Looking even farther down the road though at PHR adoption…
While data may indeed be the foundation of any PHR, it is hardly compelling, engaging and unlikely to drive adoption in any significant fashion. For far too long, most PHR providers have focused on the data issue and not what a consumer will find of value. This is simply a legacy of most PHRs in the market today that were built by physicians. Such simple solutions we give the moniker of PHR0.25. Adding associated content brings us to PHR0.5. Combining some journaling and disease management brings us to PHR1.0. You get the idea.
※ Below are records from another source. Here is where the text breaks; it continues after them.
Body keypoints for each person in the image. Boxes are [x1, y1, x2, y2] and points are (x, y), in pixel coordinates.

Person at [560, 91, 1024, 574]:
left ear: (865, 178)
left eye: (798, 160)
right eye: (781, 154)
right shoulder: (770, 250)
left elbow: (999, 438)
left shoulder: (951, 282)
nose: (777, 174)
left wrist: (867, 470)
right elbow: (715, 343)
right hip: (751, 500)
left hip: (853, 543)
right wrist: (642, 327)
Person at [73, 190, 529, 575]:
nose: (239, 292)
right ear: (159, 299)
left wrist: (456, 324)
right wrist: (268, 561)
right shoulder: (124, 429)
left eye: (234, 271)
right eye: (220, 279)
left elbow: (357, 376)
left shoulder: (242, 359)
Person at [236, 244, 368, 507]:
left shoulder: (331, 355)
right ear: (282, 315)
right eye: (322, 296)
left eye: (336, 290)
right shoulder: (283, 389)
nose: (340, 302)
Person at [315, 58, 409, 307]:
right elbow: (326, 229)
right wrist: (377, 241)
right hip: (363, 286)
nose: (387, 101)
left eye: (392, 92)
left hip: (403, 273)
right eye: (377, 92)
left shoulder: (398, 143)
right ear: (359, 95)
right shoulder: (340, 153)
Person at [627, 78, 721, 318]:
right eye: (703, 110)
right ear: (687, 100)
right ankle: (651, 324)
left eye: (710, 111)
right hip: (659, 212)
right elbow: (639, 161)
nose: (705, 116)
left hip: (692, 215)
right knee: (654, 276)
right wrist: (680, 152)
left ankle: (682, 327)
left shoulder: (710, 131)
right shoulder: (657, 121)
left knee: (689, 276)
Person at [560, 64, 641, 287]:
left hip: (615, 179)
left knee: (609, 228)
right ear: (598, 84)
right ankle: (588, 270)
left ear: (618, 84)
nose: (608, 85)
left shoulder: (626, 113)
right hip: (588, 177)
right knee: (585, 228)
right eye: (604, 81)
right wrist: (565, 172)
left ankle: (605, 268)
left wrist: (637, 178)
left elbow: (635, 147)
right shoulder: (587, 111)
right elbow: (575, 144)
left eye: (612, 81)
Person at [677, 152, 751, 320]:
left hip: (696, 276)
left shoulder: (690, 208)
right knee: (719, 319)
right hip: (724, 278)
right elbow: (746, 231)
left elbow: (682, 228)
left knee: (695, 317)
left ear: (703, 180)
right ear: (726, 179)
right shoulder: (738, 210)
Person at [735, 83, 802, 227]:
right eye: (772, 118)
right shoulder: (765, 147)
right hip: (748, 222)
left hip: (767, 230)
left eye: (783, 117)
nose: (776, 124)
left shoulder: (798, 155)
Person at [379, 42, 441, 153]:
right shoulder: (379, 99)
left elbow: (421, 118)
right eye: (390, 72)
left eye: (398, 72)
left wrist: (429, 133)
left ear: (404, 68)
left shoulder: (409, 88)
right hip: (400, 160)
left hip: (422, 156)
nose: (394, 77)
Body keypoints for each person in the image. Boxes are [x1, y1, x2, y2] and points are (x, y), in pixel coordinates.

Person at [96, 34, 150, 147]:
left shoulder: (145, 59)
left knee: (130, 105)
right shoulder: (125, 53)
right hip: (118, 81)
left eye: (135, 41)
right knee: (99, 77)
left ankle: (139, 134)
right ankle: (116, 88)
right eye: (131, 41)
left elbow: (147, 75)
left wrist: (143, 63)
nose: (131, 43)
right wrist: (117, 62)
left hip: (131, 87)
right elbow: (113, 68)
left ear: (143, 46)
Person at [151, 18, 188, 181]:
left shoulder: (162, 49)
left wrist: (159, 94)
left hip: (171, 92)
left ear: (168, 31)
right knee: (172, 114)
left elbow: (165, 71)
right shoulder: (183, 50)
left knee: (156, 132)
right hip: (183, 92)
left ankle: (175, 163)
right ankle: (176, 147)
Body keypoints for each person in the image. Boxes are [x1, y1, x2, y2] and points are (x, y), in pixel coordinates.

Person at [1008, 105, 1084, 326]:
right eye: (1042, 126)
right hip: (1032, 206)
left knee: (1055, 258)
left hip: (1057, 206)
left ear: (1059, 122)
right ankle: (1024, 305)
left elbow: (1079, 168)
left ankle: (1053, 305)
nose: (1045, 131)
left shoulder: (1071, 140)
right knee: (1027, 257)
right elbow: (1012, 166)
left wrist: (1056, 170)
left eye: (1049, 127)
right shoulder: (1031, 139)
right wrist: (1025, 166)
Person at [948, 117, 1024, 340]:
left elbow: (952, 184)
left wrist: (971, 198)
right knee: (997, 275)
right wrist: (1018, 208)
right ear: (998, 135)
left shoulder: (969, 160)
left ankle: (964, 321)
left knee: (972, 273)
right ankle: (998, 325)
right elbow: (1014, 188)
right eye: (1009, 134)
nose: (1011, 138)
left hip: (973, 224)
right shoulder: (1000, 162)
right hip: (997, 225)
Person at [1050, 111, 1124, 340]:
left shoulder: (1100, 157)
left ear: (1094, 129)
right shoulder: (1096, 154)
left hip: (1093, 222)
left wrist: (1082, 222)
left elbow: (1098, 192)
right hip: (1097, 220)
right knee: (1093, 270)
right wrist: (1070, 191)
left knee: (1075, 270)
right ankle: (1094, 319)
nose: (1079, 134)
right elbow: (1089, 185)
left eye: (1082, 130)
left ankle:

The slow evolution and growth in the PHR market is partly a function of low market demand (consumers rarely engage in their health at that level) and poor solutions that offer only modest value. For adoption to continue to accelerate, PHR vendors need to begin thinking beyond the PHR construct that is prevalent today. A new model is required that divorces itself from the old model striking new ground and offering a compelling new value proposition. With Google Health (if it gets its act together) and MS HealthVault now doing the heavy data lifting work, developers have a unique opportuntiy to refocus their resources and create new and compelling solutions that truly engage the consumer and provide direct, measurable value.